ジェイミーにはハリーもイーライも撃てないと理解していたとはいえ、なかなかできることではないと思う。


ソニヤはハリーの理解者になるか?

娘や孫とのぎこちない関係、ジェイミーの死、モリス警部の死など、暗い部分の多かったシーズン3で唯一希望の持てるのがハリーとソニヤ・バーゼルの関係だった。

ソニヤは男性の裸体画を描く画家。

男性のありのままの姿を探求する人である。

ソニヤは通常の会話でも他人の心を掘り下げようとすることが多い。

カラにがっちりこもったハリーに興味を持ち、いろいろ問いかけてハリーの心を探ろうとするのは自然なことだった。

ハリーの娘や同僚は、ハリーが何を考えているか積極的に聞かないし、聞いて答えがなければあきらめることが多い。

しかしソニヤは違う。

自分のことを聞かれると話をそらすとか、他人には何でも話せと言っておいて自分は何も話さないとか、そういったハリーの特性をソニヤは理解し本人に指摘までする。

自分が何も言わなくてもある程度のところまで察してくれて、かつグイグイ踏み込んでくれるので、ソニヤはハリーにぴったりと言える。

ジェイミーのことはハリーの心に大きなダメージを与えた。

今までだったらひとりで抱え込んだだろうし、人前で泣くことなんてなかっただろう。

でもソニヤの前でハリーはカラを破って自分のもろさをさらけ出すことができた。

それはソニヤが人間のありのままの姿をちゃんと見ることができる人だからだろう。

今回、ハリーとソニヤは2人そろってジェイミーに固執して死にそうになったので、そういう意味では心配になる。

でもハリーと同じように犯人の考えに興味を持てる人物は貴重なので、今後ハリーが事件に深入りしてもある程度は理解を示してくれるのではないかと思う。

とかいって、次のシーズンでは別れていたりして。


その他の感想

  • シーズン1と2に比べて謎解き要素やどんでん返しが少なくて、肩透かしを食らった感じはするけど、シーズンごとに違う雰囲気を楽しめるのは個人的にはアリ。
  • ニックやジェイミーの運命を決めるのが折り紙のパクパクという絶妙なダサさ。

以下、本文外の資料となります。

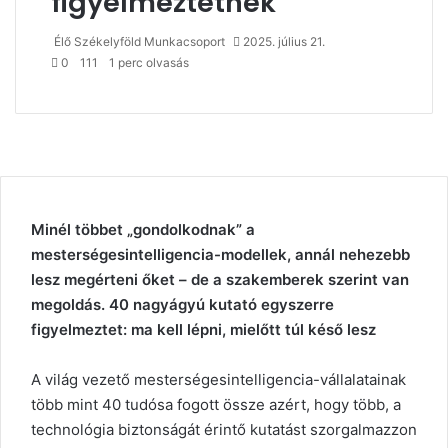
figyelmeztetnek
Élő Székelyföld Munkacsoport
2025. július 21.
0
111
1 perc olvasás
Minél többet „gondolkodnak” a
mesterségesintelligencia-modellek, annál nehezebb
lesz megérteni őket – de a szakemberek szerint van
megoldás. 40 nagyágyú kutató egyszerre
figyelmeztet: ma kell lépni, mielőtt túl késő lesz
A világ vezető mesterségesintelligencia-vállalatainak
több mint 40 tudósa fogott össze azért, hogy több, a
technológia biztonságát érintő kutatást szorgalmazzon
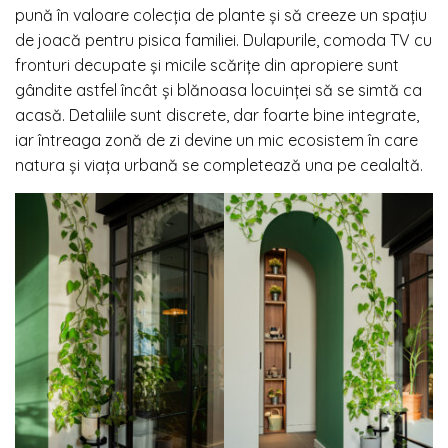
pună în valoare colecția de plante și să creeze un spațiu
de joacă pentru pisica familiei. Dulapurile, comoda TV cu
fronturi decupate și micile scărițe din apropiere sunt
gândite astfel încât și blănoasa locuinței să se simtă ca
acasă. Detaliile sunt discrete, dar foarte bine integrate,
iar întreaga zonă de zi devine un mic ecosistem în care
natura și viața urbană se completează una pe cealaltă.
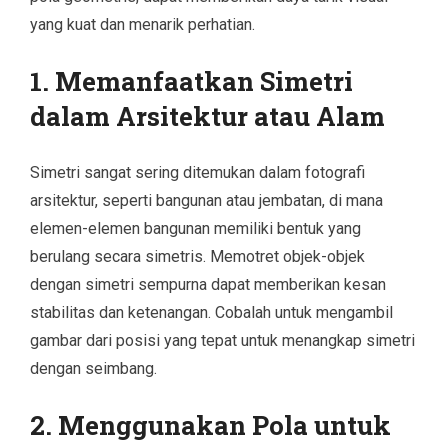
yang kuat dan menarik perhatian.
1. Memanfaatkan Simetri
dalam Arsitektur atau Alam
Simetri sangat sering ditemukan dalam fotografi
arsitektur, seperti bangunan atau jembatan, di mana
elemen-elemen bangunan memiliki bentuk yang
berulang secara simetris. Memotret objek-objek
dengan simetri sempurna dapat memberikan kesan
stabilitas dan ketenangan. Cobalah untuk mengambil
gambar dari posisi yang tepat untuk menangkap simetri
dengan seimbang.
2. Menggunakan Pola untuk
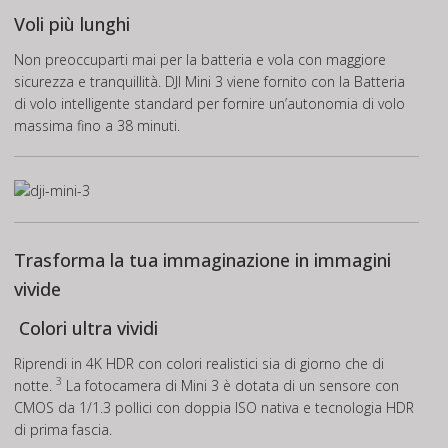
Voli più lunghi
Non preoccuparti mai per la batteria e vola con maggiore
sicurezza e tranquillità. DJI Mini 3 viene fornito con la Batteria
di volo intelligente standard per fornire un’autonomia di volo
massima fino a 38 minuti.
Trasforma la tua immaginazione in immagini
vivide
Colori ultra vividi
Riprendi in 4K HDR con colori realistici sia di giorno che di
3
notte.
La fotocamera di Mini 3 è dotata di un sensore con
CMOS da 1/1.3 pollici con doppia ISO nativa e tecnologia HDR
di prima fascia.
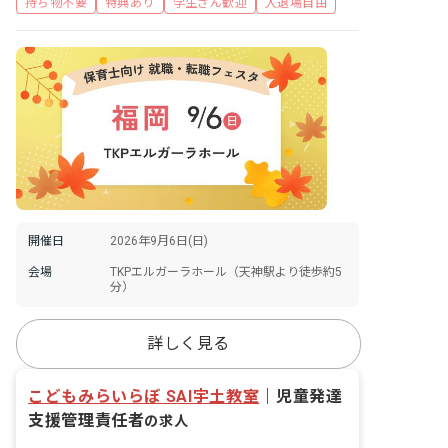
持ち物不要
特典あり
学生さん歓迎
入退場自由
開催日
2026年9月6日(日)
会場
TKPエルガーラホール（天神駅より徒歩約5
分）
詳しく見る
こどもみらいらぼ SAI宇土教室
｜
児童発達
支援管理責任者
の求人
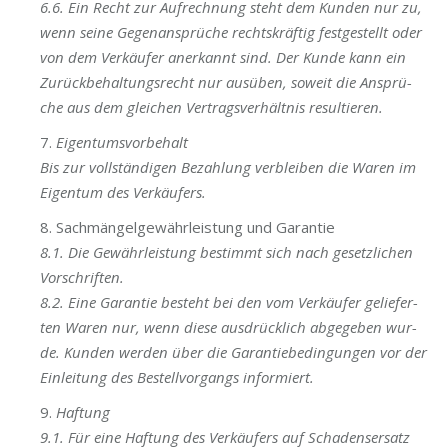
6.6. Ein Recht zur Auf­rech­nung steht dem Kun­den nur zu,
wenn sei­ne Gegen­an­sprü­che rechts­kräf­tig fest­ge­stellt oder
von dem Ver­käu­fer aner­kannt sind. Der Kun­de kann ein
Zurück­be­hal­tungs­recht nur aus­üben, soweit die Ansprü­
che aus dem glei­chen Ver­trags­ver­hält­nis resultieren.
7.
Eigen­tums­vor­be­halt
Bis zur voll­stän­di­gen Bezah­lung ver­blei­ben die
Waren im
Eigen­tum des Verkäufers.
8. Sach­män­gel­ge­währ­leis­tung und Garantie
8.1. Die Gewähr­leis­tung bestimmt sich nach gesetz­li­chen
Vorschriften.
8.2. Eine Garan­tie besteht bei den vom Ver­käu­fer gelie­fer­
ten Waren nur, wenn die­se aus­drück­lich abge­ge­ben wur­
de. Kun­den wer­den über die Garan­tie­be­din­gun­gen vor der
Ein­lei­tung des Bestell­vor­gangs informiert.
9.
Haf­tung
9.1. Für eine Haf­tung des Ver­käu­fers auf Scha­dens­er­satz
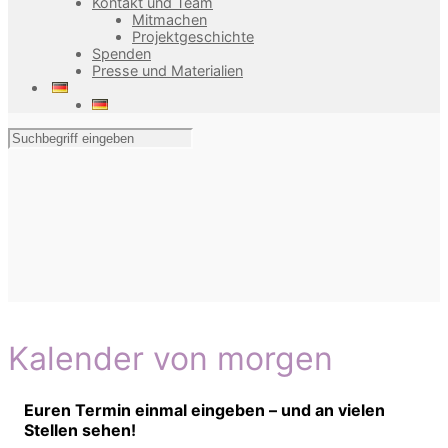
Kontakt und Team
Mitmachen
Projektgeschichte
Spenden
Presse und Materialien
Kalender von morgen
Euren Termin einmal eingeben – und an vielen
Stellen sehen!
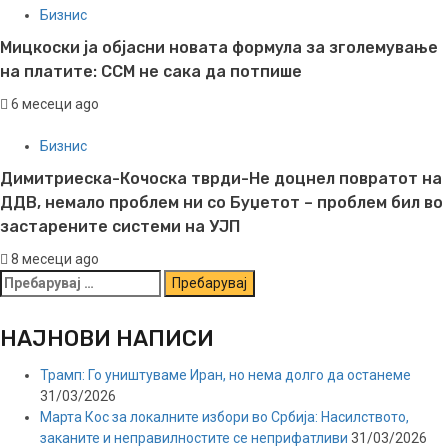
Бизнис
Мицкоски ја објасни новата формула за зголемување
на платите: ССМ не сака да потпише
6 месеци ago
Бизнис
Димитриеска-Кочоска тврди-Не доцнел повратот на
ДДВ, немало проблем ни со Буџетот – проблем бил во
застарените системи на УЈП
8 месеци ago
Пребарувај
за:
НАЈНОВИ НАПИСИ
Трамп: Го уништуваме Иран, но нема долго да останеме
31/03/2026
Марта Кос за локалните избори во Србија: Насилството,
заканите и неправилностите се неприфатливи
31/03/2026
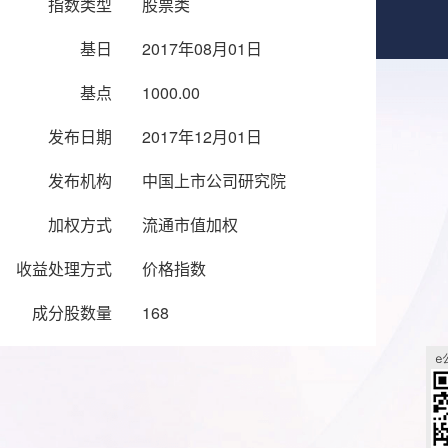
指数类型
股票类
基日
2017年08月01日
基点
1000.00
发布日期
2017年12月01日
发布机构
中国上市公司研究院
加权方式
流通市值加权
收益处理方式
价格指数
成分股数量
168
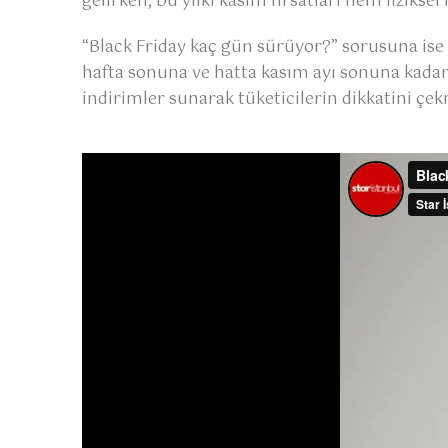
gelirken, bu yılki kasım fırsatları hem fiziks
“Black Friday kaç gün sürüyor?” sorusuna ise 
hafta sonuna ve hatta kasım ayı sonuna kadar
indirimler sunarak tüketicilerin dikkatini çe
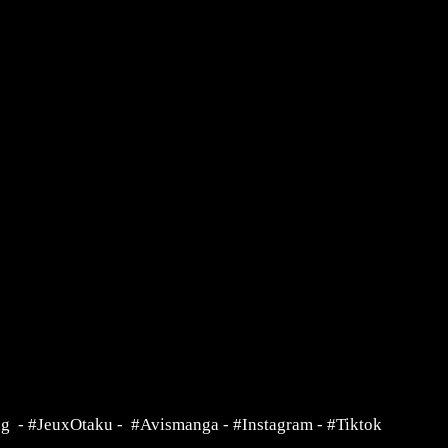
ng
-
#JeuxOtaku
-
#Avismanga
-
#Instagram
-
#Tiktok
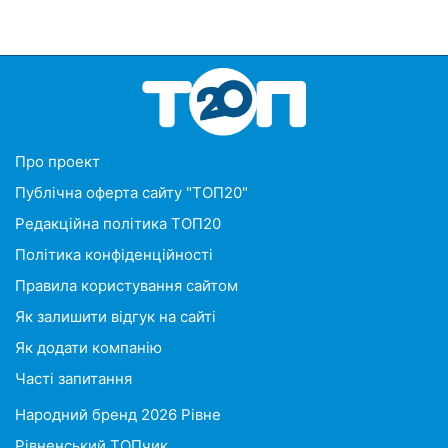
Про проект
Публічна оферта сайту "ТОП20"
Редакційна політика ТОП20
Політика конфіденційності
Правила користування сайтом
Як залишити відгук на сайті
Як додати компанію
Часті запитання
Народний бренд 2026 Рівне
Рівненський ТОПчик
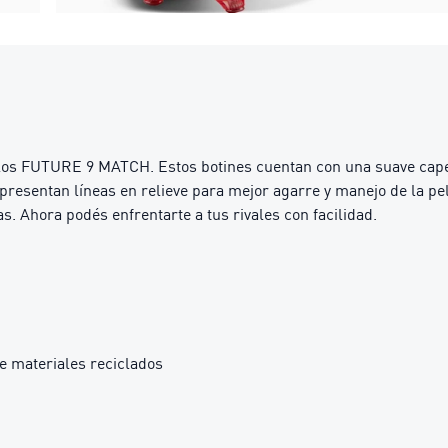
 los FUTURE 9 MATCH. Estos botines cuentan con una suave capell
presentan líneas en relieve para mejor agarre y manejo de la pe
s. Ahora podés enfrentarte a tus rivales con facilidad.
e materiales reciclados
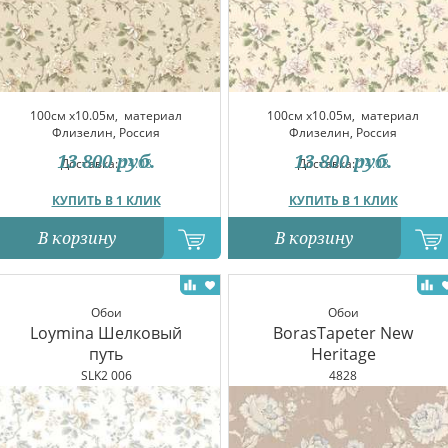
100см x10.05м,
материал
100см x10.05м,
материал
Флизелин, Россия
Флизелин, Россия
13 800
руб.
13 800
руб.
Доставка:
14.08
Доставка:
14.08
КУПИТЬ В 1 КЛИК
КУПИТЬ В 1 КЛИК
В корзину
В корзину
Обои
Обои
Loymina Шелковый
BorasTapeter New
путь
Heritage
SLK2 006
4828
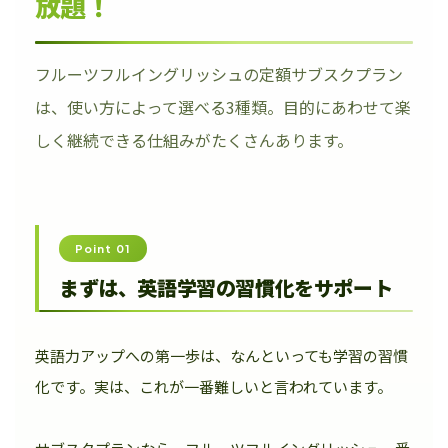
放題！
フルーツフルイングリッシュの定額サブスクプラン
は、使い方によって選べる3種類。目的にあわせて楽
しく継続できる仕組みがたくさんあります。
Point 01
まずは、英語学習の習慣化をサポート
英語力アップへの第一歩は、なんといっても学習の習慣
化です。実は、これが一番難しいと言われています。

パクパクで殺される側の身になってくれ。
  • ジェイミーの「俺は悪い人間じゃない」には賛同しかねる。既に3人殺して、もう3人殺す気満々だった人をどう悪くないと言えと。
  • パーティーでジェイミーに殺された人が渡辺謙に似ている。
  • イーライの将来が心配です。

シーズン4が制作決定したようなので、楽しみに待ちたいと思います。